Sub-GHz無線|基礎編

無線設計のポイント:調整、測定時-VCOの調整

2018.04.10

この記事のポイント

・VCO発振周波数の調整は、LSIのキャリブレーション機能を使う。

・キャリブレーション機能を使っても正しく調整できない場合は、外付け部品の定数を変更する必要がある。

・調整が正しく終了しない場合、一般的にはPLLアンロックが発生し、受送信ができない可能性がある。

前回の「調整、測定時」のポイントの補足として、VCOの調整について説明します。

無線設計のポイント:調整、測定時-VCOの調整

前回、「各測定を開始する前に確認および調整しておく基本項目」の1つとして、「VCO発振周波数の調整」を挙げました。VCO(Voltage Control Oscillator)は、発振周波数範囲を決める役割があり、VCOが正しく調整されていないと送受信ができなくなります。

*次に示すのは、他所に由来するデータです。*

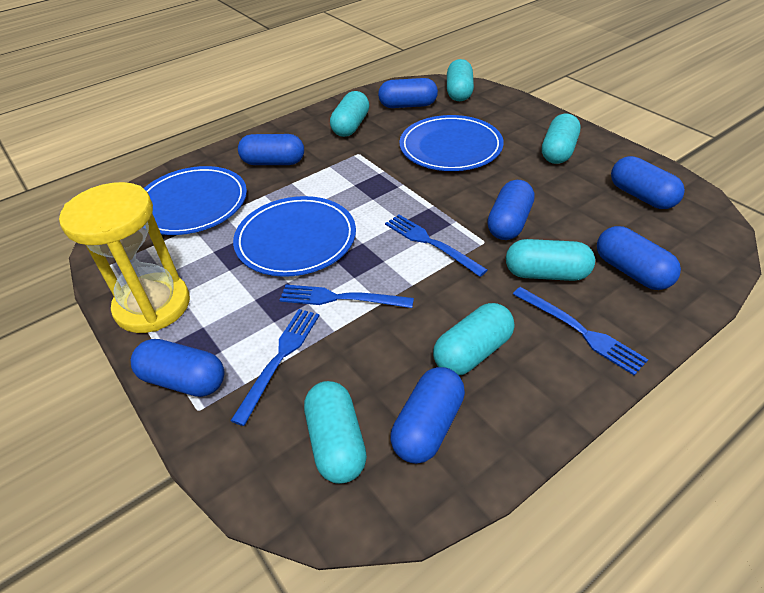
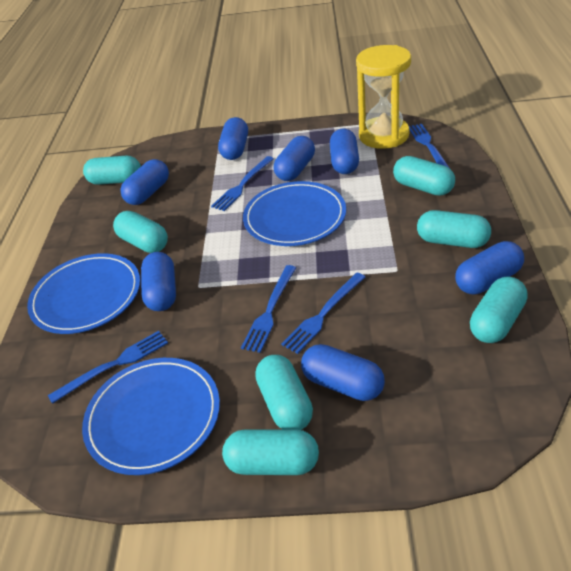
blue fork: 4 -> 5
turquoise capsule: 6 -> 7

以下は、回路図における調整部分と、ブロック図の該当部分です。端子でいうと、#28:IND1、#30:IND2のVCOタンク インダクタ接続端子です。

Sub-GHz無線通信LSI、ML7345の回路図

Sub-GHz無線通信LSI、ML7345のブロック図

VCOの発振周波数は、次の式で決まります。

Sub-GHz無線通信LSI、ML7345のVCO周波数を決定する計算式

Lは外付けのインダクタL1のインダクタンス、Cは外付けのC1とLSI内部の可変容量の合計になります。

発振周波数は、LSI内の可変容量で変わる仕組みになっています。外部回路定数と可変容量の範囲によって発振周波数範囲が決まります。

Sub-GHz無線通信LSI、ML7345のVCOタンクインダクタ接続端子INDピンと内部構造

LSIはキャリブレーション(調整)機能を備えており、発振可能な周波数範囲内のある周波数で発振させるための容量値を決める操作が行われます。このキャリブレーション機能によって調整が正しく終了できない(内部容量で調整しきれない)場合、外部回路の定数を変更して調整が正しく終了できるようにする必要があります。

調整が正しく終了しない状態で送受信動作を行うと、一般的にはPLLアンロックが発生します。逆に、PLLアンロックが生じる場合は、VCOが正しく調整できているかを確認する必要があります。